Flat Top Mountain from Placer Lake. GPX DL

We started hiking in some light flurries but the precipitation stopped soon. In short time we made to Placer Lake. The view wasn’t as good so we found the trail and carried on. The next stretch was decently steep, covering over 300 m gain in just a bit over 1 kilometer. There were also a few annoying dead-falls to duck underneath or hop over. Eventually the trees thinned out and the views opened up at around 2050 m elevation and we started to plod across flat meadow areas. It’s at this point that we noticed the golden larches around. There weren’t a lot, but enough to give hope for the higher up zones. I had never heard Flat Top Mountain as a larch-hunting destination so this was a pleasant surprise. The trail then traversed across the south side of a subsidiary bump for a long while and once that’s over we reached a saddle. It was cold and windy, but the north side had a ton of larches that certainly boosted our motivation.

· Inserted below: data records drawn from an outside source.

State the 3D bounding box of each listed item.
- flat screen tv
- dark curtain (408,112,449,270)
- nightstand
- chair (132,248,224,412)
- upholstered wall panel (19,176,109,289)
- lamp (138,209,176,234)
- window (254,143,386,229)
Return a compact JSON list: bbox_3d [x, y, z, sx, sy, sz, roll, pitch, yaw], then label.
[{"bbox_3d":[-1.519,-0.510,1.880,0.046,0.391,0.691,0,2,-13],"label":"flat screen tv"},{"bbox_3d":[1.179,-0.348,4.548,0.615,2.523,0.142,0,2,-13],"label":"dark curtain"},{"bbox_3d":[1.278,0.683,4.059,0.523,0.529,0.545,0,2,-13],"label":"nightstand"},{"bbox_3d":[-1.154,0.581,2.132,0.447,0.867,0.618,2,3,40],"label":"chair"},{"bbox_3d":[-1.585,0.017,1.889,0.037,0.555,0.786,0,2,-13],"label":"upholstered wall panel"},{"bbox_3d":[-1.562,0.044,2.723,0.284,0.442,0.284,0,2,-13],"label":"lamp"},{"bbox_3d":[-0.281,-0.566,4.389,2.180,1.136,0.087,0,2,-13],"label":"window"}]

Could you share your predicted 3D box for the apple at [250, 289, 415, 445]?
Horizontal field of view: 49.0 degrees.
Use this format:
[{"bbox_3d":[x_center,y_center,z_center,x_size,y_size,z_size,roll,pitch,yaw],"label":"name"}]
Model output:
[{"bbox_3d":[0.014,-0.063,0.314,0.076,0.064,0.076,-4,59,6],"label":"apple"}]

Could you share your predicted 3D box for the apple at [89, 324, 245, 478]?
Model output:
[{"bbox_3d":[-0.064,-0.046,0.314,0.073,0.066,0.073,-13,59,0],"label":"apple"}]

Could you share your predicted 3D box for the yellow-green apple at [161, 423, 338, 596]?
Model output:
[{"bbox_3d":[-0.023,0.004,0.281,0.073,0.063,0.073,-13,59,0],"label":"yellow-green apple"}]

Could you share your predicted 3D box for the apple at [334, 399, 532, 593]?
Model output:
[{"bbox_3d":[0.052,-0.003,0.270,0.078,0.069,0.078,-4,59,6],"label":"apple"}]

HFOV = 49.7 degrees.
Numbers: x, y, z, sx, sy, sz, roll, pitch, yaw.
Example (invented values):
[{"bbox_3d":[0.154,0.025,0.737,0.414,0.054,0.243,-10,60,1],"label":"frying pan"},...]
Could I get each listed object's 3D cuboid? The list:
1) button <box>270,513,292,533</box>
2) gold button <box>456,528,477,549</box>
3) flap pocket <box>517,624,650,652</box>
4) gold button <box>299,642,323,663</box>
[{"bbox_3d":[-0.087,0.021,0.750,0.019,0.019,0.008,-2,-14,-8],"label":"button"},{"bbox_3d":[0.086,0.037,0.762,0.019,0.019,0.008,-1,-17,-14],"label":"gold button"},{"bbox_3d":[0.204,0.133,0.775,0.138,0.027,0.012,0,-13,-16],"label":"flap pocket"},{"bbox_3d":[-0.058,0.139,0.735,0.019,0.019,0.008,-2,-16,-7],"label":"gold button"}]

As usual, there are lots of cows in this area…
Arriving at Placer Lake
Annoying dead-falls that we had to duck under
Our first taste of the golden larches
A view into Pasayten River into Washington State
The trail traverses across the south slope of a sub-peak
Angela noticed some cool mosses so I took some photos
Angela leading towards the next bump. That’s not the summit
Another field of larches on the north side of the first col
Me at the first col

And then the cloud layer gave way to intermittent sunshine. We followed the trail traversing across the next bump to the broad NW Ridge of the final peak. The north side of this next saddle offered even better larches scenery. We took our time taking photos and then dashed to the summit. The final few hundred meters were off-trail. I sped up because I saw bands of clouds moving in rapidly and we managed to summit literally 3 minutes before losing sunshine. We then hiked south to find a sheltered spot to take the much-needed lunch break.

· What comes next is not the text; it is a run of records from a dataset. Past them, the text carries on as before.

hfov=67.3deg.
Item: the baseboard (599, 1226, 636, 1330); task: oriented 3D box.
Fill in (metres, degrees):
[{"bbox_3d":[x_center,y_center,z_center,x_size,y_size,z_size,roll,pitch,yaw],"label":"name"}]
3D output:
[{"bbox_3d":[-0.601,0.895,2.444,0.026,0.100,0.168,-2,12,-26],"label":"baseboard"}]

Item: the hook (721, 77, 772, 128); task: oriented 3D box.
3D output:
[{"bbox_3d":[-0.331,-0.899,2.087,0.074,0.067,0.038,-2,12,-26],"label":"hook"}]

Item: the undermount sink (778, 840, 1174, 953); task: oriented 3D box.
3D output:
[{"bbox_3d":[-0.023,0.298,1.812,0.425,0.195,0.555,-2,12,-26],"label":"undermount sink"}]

Looking back at that col and the field of larches
Angela checking out a bigger larch tree close to the trail
A close-up shot of the needles
The typical condition of this trail.. The quality was beyond expectation
Another view looking back towards the sub-peak that we traversed under
There’s even a small lake in the close vicinity
Looking south towards Lake Mountain etc. in Pasayten Wilderness
Angela on an outcrop overlooking that lake
Me checking out that same outcrop
The true summit ahead
Me arriving at the higher col, excited to see more larches
There’s a bigger field of larches to the north of this final col
Looking east to the actual “flat top” that is slightly lower than the summit
Me checking out those larches…
Another photo of me in front of the larches scenery.
Angela marching up the final summit ridge with dark clouds approaching
Me plodding ahead to tag the summit
From the summit, looking back down the route we came up
Frosty Mountain and Castle Peak (in clouds) on the horizon
Summit Panorama from Flat Top Mountain. Click to view large size.
Sheep Mountain just across the border
Remmel Mountain etc. another group of taller peaks in Pasayten
Angela arriving on the summit of Flat Top Mountain
A closer look at Ptarmigan Peak and Osceola Peak
Cathedral Peak is that pointy one with Amphitheatre Mountain to the right
Grimface Mountain etc. in Cathedral Provincial Park
Placer Mountain to the north that I ascended a month ago

The descent was rather uneventful. Because of the cloudy weather we did not stop much for the larches views and the cold breeze kept us moving. I kept my winter parka on for a couple kilometers until I became warm enough. The snow and ice on the trail was mostly gone but the replacement was slippery mud.

As you can see, the summit area was windy on this day
Back to the trail in the forest
More about the descent through the forest. Snow was melting
One of the few dead-falls
Back to Placer Lake
Evidence of hunters in this zone…
The final plod down the deactivated logging road.

Our round trip time was 6 hours on a very leisurely pace and now we had to face the long drive home. We did not lose daylight until past Hope but it was consistently raining from Manning Park all the way back. We made a decision to drive into Richmond for some late night dinner as there wasn’t really anything open in White Rock at 8 pm.